## Document passage

Forum Moderators: coopster

Message Too Old, No Replies

Install Routine for Badly-Behaved-Bot Blocker

This post includes a request for help with part of the install routine

         

AlexK

6:28 pm on Aug 8, 2008 (gmt 0)

WebmasterWorld Senior Member 10+ Year Member Top Contributors Of The Month



I've written a simple setup + install script for the bot-blocker routine. It will be of particular interest to those with little or no PHP experience. There is a part of the script that I wanted to include but did not, because I could not get it to work, so this post includes a request for help from more experienced coders at the bottom.

My thanks to docbird for inspiring the install routine. He sent me a sticky back on April 28, 2007 containing some very practical suggestions. It is the very longest that I've ever taken to answer a sticky! but I trust that he will agree that this is worth it.

Next, the request for help. The install routine customises the script to be able to work on the server where it is run, then at the very end (after the script is installed) tests that it works.

The following works fine:

<?php 
// test the bot_blocker file
echo "Testing `$bot_blocker'...<br />\n";
if( file_exists( $bot_blocker )) {
if( file_exists( $ipFile )) {
echo "<b class='oops'>(sorry, `$ipFile' already exists &amp; cannot test)</b><br />\n";
} else {
echo "Using one include() iteration...<br />\n";
include( $bot_blocker );
if( file_exists( $ipFile )) {
echo "<b class='ok'>Success!: tracking-file `$ipFile' created.</b><br /><br />\n";
} else {
echo "<b class='oops'>Fatal Error: tracking-file `$ipFile' not created.</b><br />\n";
}
}
} else {
echo "<b class='oops'>(sorry, prog-write failed &amp; cannot test)</b><br />\n";
}
?>

This next does not work:
for( $i = 1; $i <= 10; $i++ ) { 
include( $bot_blocker );
}

At least one iteration works, since
$ipFile
's atime is increased by one, but the rest of the iterations do not. I'm sure that I am missing something very obvious here. Can anybody see it?

[edited by: coopster at 7:12 pm (utc) on Aug. 13, 2008]

minibear

2:12 pm on Aug 13, 2008 (gmt 0)

10+ Year Member



hi,Alex Kemp
I am a newbie and no good Englisch.
this bot block script is super good.
but I habe a problem mit setup script.

error:

Performing atime-disabled check...

Whoops! Cannot create the tracking file.
$ipFile = `308' ($ipLength=`3').
$startTime = `1218633744'.
$hitsTime = `1218633744'.
Whilst trying to create one of the zero-byte tracking files, that action threw an error. This install script will not be able to function.

This is typically a permissions' issue, and indicates that the web-server-user may have read-only permission to the directory. That is a VERY good security option, but will prevent this install script from being able to go any further. On *nix, the directory will likely need to be at least chmod 0775.

## Data listing
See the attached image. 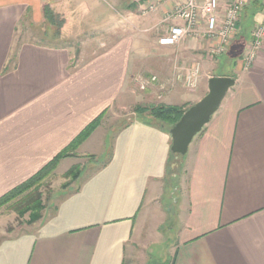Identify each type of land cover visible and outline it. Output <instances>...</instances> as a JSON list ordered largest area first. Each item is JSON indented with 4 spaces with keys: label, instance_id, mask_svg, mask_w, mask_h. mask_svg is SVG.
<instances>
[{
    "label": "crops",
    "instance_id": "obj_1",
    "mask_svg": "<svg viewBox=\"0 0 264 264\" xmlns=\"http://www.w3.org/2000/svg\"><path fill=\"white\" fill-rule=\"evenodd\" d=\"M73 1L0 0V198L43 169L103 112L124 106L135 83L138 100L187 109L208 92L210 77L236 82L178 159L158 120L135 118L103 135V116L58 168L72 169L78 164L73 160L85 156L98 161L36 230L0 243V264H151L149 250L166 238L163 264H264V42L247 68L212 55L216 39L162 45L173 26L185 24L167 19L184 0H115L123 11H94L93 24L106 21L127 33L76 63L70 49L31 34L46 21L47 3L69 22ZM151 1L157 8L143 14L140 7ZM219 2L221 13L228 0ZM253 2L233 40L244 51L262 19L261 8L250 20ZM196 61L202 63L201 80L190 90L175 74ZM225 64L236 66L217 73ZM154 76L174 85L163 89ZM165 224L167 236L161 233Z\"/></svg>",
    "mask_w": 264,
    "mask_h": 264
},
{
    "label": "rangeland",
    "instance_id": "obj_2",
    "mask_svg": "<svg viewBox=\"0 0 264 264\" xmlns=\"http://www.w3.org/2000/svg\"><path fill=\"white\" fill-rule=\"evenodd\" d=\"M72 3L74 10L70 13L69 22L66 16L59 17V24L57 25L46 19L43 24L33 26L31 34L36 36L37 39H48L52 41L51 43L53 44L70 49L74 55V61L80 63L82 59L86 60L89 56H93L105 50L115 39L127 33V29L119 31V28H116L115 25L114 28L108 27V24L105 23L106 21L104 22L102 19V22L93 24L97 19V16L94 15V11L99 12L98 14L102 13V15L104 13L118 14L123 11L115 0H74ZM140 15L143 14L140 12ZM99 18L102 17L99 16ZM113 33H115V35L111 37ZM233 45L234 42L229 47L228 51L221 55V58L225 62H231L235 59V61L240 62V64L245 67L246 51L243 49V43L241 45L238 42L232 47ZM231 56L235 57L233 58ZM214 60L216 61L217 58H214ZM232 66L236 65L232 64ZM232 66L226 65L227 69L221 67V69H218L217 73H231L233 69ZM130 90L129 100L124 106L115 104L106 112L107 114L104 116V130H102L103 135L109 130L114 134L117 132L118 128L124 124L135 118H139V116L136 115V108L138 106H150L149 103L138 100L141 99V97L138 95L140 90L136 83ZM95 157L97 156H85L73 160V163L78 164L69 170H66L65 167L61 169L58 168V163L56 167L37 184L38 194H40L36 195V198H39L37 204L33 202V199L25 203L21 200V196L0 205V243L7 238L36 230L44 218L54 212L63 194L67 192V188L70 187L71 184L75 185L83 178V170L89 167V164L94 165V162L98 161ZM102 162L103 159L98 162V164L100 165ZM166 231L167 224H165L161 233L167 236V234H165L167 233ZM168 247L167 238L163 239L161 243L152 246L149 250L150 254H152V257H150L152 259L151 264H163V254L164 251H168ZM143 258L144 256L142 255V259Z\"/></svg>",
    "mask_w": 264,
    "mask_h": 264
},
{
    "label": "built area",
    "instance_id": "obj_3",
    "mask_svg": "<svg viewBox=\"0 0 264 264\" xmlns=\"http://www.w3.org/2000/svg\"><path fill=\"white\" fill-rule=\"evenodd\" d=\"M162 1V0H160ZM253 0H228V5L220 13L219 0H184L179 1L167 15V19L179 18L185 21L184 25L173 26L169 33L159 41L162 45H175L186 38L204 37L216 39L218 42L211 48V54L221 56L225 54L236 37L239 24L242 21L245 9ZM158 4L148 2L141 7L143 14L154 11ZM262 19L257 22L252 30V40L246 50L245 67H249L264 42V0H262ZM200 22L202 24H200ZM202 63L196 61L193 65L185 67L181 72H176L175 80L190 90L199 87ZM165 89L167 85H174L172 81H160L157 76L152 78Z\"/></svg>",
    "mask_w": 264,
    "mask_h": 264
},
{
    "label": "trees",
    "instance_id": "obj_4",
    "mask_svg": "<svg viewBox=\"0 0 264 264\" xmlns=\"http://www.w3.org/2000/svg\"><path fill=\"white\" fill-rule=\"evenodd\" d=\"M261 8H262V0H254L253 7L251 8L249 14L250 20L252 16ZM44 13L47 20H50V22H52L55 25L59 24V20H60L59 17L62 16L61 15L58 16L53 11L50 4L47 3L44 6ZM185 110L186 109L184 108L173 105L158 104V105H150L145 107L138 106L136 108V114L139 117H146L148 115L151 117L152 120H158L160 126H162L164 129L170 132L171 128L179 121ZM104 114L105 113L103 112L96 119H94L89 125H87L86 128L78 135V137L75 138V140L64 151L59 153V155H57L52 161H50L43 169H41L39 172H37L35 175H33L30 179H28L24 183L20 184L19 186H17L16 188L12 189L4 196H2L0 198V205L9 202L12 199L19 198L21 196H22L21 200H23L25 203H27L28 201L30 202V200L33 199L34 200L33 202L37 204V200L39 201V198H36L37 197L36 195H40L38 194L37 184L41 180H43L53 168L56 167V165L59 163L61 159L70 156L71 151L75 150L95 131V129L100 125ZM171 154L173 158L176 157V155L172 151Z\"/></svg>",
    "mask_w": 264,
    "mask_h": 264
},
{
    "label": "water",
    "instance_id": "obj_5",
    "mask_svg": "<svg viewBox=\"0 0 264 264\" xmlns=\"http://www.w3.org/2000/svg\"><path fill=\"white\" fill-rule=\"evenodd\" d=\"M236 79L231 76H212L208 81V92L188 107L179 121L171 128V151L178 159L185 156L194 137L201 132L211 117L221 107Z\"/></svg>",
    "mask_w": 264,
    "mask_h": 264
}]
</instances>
==
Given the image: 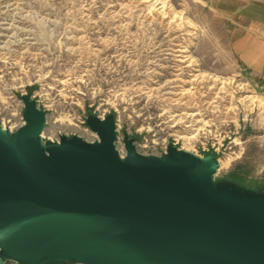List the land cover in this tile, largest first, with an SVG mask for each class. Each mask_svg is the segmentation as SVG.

## Written exercise 1
In the forum thread about the bot-blocker install routine, on what date did docbird send the sticky that inspired it?
## Written exercise 2
Write the next part of the forum thread about the bot-blocker install routine, following on from its last line.

## Final answer 1
April 28, 2007.

## Final answer 2
my system is SuSE 10

chmod 0775 some_user
chown apache.apache some_user

my script location:'/home/botchecken/bot_blocker.php'
I have run
chmod 0775 /home/botchecken/
chown -R wwwrun.www /home/botchecken/

som_user:'/home/botchecken/'

less /etc/passwd
wwwrun:_:_:_:WWW daemon apache:/var/lib/wwwrun:/bin/false

drwxrwxrwx 4 wwwrun www 4096 13. Aug 05:45 botchecken
drwxrwxrwx 2 wwwrun www 4096 13. Aug 05:08 block
-rw-r--r-- 1 wwwrun www 5175 13. Aug 05:47 bot_blocker.php
drwxrwxrwx 2 wwwrun www 4096 13. Aug 04:52 logs

I have no idea what's wrong with permision structure.
help me!

AlexK

4:12 pm on Aug 13, 2008 (gmt 0)

WebmasterWorld Senior Member 10+ Year Member Top Contributors Of The Month



Hello minibear, Welcome to WebmasterWorld!

I've already replied to you on my own forums, but here is a little extra:

The Apache User & Group are set in `httpd.conf' - they tend to be `apache' or `nobody'. I suspect from your `/etc/passwd' extract that they are the latter. That will mean that Apache has rights to neither the owner nor the group-owner of your webspace. That will mean that you will have to set the permissions at:

chmod 0777 /home/botchecken

...and that should give setup.php permission to write a zero-byte file into the root of the webspace. It may also be necessary to change permission on the script:

chmod 0777 /home/botchecken/setup.php

...but I haven't checked that.

PS
Your English is superior to my German!

[edited by: AlexK at 4:15 pm (utc) on Aug. 13, 2008]

coopster

4:26 pm on Aug 13, 2008 (gmt 0)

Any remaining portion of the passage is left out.